I rolled into my hotel Thursday night for Highpoint Market…the biggest home furnishings expo in the country…10 million square feet of DisneyWorld-for-designers. Designers and home furnishings retailers from all over the country come to market to see what’s new and learn all about the available products so we can help our clients make well informed choices.
The point is, twice a year the design community descends on this area of North Carolina on high alert.
Back to my hotel - I opted for a hotel as close and conveniently located as I could get and one that was more budget priced (or at least what passes for budget priced during the obscenely price inflated week of market (rates are 3X to 4X normal this week?!), but still serviceable in that it had a comfortable bed and was clean…or as clean as ANY hotel room can be…I try not to think about it too much!
Bonus points for the adjacent Waffle House. I’ve never been to a Waffle House and I am intrigued by anything that implies maple syrup will be served.
Anyway, I opened the door to my home-away-from-home for the week and flipped the light switches to find out I had rented in the blue light district. You know those light bulbs? The ones best reserved for interrogations and performing surgery? 5000K blue LED’s? Yes THOSE bulbs. I cannot live with those, not even temporarily.
Fortunately it was nearly time to go to bed when I arrived since I had been up since 2am, so they didn’t have to be on for long.

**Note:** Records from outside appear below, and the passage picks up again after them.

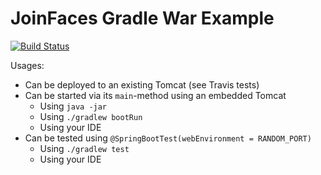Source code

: # JoinFaces Gradle War Example

[![Build Status](https://travis-ci.org/joinfaces/joinfaces-gradle-war-example.svg?branch=master)](https://travis-ci.org/joinfaces/joinfaces-gradle-war-example)

Usages:
  - Can be deployed to an existing Tomcat (see Travis tests)
  - Can be started via its `main`-method using an embedded Tomcat
    - Using `java -jar`
    - Using `./gradlew bootRun`
    - Using your IDE
  - Can be tested using `@SpringBootTest(webEnvironment = RANDOM_PORT)`
    - Using `./gradlew test`
    - Using your IDE
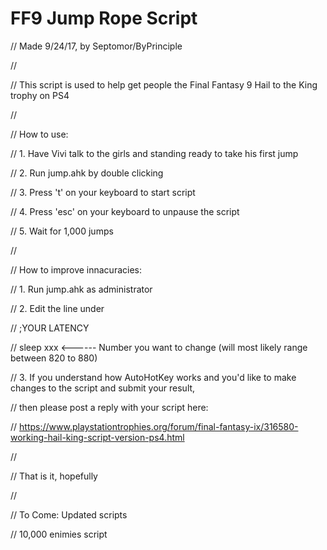 # FF9 Jump Rope Script


// Made 9/24/17, by Septomor/ByPrinciple

//

// This script is used to help get people the Final Fantasy 9 Hail to the King trophy on PS4

// 

// How to use:

//  1. Have Vivi talk to the girls and standing ready to take his first jump

//  2. Run jump.ahk by double clicking 

//  3. Press 't' on your keyboard to start script 

//  4. Press 'esc' on your keyboard to unpause the script

//  5. Wait for 1,000 jumps

//

// How to improve innacuracies:

//  1. Run jump.ahk as administrator

//  2. Edit the line under

//          ;YOUR LATENCY

//          sleep xxx  <------ Number you want to change (will most likely range between 820 to 880)

//  3. If you understand how AutoHotKey works and you'd like to make changes to the script and submit your result,

//        then please post a reply with your script here:

//    https://www.playstationtrophies.org/forum/final-fantasy-ix/316580-working-hail-king-script-version-ps4.html

// 

// That is it, hopefully

// 

// To Come: Updated scripts

//          10,000 enimies script
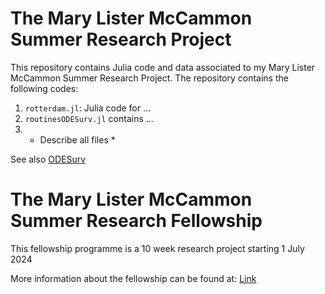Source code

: # The Mary Lister McCammon Summer Research Project

This repository contains Julia code and data associated to my Mary Lister McCammon Summer Research Project. The repository contains the following codes:

1. `rotterdam.jl`: Julia code for ...
2. `routinesODESurv.jl` contains ...
3. * Describe all files *


See also [ODESurv](https://github.com/FJRubio67/ODESurv)

# The Mary Lister McCammon Summer Research Fellowship

This fellowship programme is a 10 week research project starting 1 July 2024
 
More information about the fellowship can be found at: [Link](https://www.imperial.ac.uk/mathematics/postgraduate/the-mary-lister-mccammon-summer-research-fellowship/)

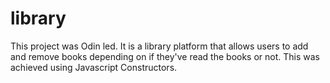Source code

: # library
This project was Odin led. It is a library platform that allows users to add and remove books depending on if they've read the books or not. This was achieved using Javascript Constructors.
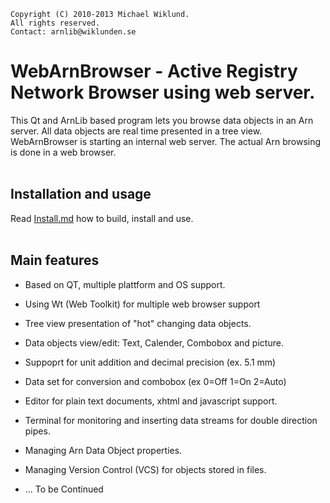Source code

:     Copyright (C) 2010-2013 Michael Wiklund.
    All rights reserved.
    Contact: arnlib@wiklunden.se

# WebArnBrowser - Active Registry Network Browser using web server.

This Qt and ArnLib based program lets you browse data objects in an Arn server. 
All data objects are real time presented in a tree view.
WebArnBrowser is starting an internal web server. The actual Arn browsing is done in a web browser.
<Br><Br>


## Installation and usage

Read [Install.md](Install.md) how to build, install and use.
<Br><Br>


## Main features

* Based on QT, multiple plattform and OS support.

* Using Wt (Web Toolkit) for multiple web browser support

* Tree view presentation of "hot" changing data objects.

* Data objects view/edit: Text, Calender, Combobox and picture.

* Suppoprt for unit addition and decimal precision (ex. 5.1 mm)

* Data set for conversion and combobox (ex 0=Off 1=On 2=Auto)

* Editor for plain text documents, xhtml and javascript support.

* Terminal for monitoring and inserting data streams for double direction pipes.

* Managing Arn Data Object properties.

* Managing Version Control (VCS) for objects stored in files.

* ...
  To be Continued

This hotel room reminded me, once again, that design matters. It affects your well being and state of mind. 5000K light bulbs that make an interrogation room out of a hotel room make me edgy and agitated. It is a wholly unnecessary choice. For the very same cost, the hotel could choose a more soothing temperature of light bulb and instantly have more contented guests. So easy.
I’m including this helpful chart from our post on how to select the right light bulbs
In this hotel room design choices were made…by someone. In the bathroom, I think that someone must have been color blind as not one combination of things makes any sense…the white fixtures, the not quite white floor, the murky ivory countertop, the gold textured wallpaper, and the grayish painted DIY mirror frame glued crookedly over the plate wall mirror all illuminated by ghastly overhead fluorescent lighting. It is quite the combo.
How hard would it have been to choose those same materials in better colors? I’ve been in some gas station rest rooms with better choices! And I don’t even need to reiterate that a different lighting choice would go a long ways toward helping generic, inexpensive materials feel much nicer.
The bedroom itself is cohesive, in a dated brown mod sort of way, with very tired carpeting installed sometime during the Nixon administration, but at least it all makes some sense. And props for the lamps having built-in outlets and a USB port even though the light bulbs are appalling. At least I didn’t have to crawl around on the carpeting looking for outlets!
I was chatting with my new friend Kelly Starks Schellert, luxury interior designer and founder of Ethos Design Collective, Friday at lunch about this and she shared a memory of a time spent in a hospital bed with her sick young daughter and looking up to see that the ceiling tiles contained embossed stars and moon…it gave her a moment of joy and peace in a difficult circumstance…it MATTERED that someone gave attention to those details when they designed the room.
Design choices get made in every single space we inhabit and those choices can be made with care and intention OR sloppily by default and which it is affects the outcome tremendously. It costs little to nothing to make better choices that in turn create better experiences and a better life.
Design Matters.
Oh, and a trip to Walgreens solved my light bulb problem. I am basking in the glow of new friendships and proper light bulbs tonight!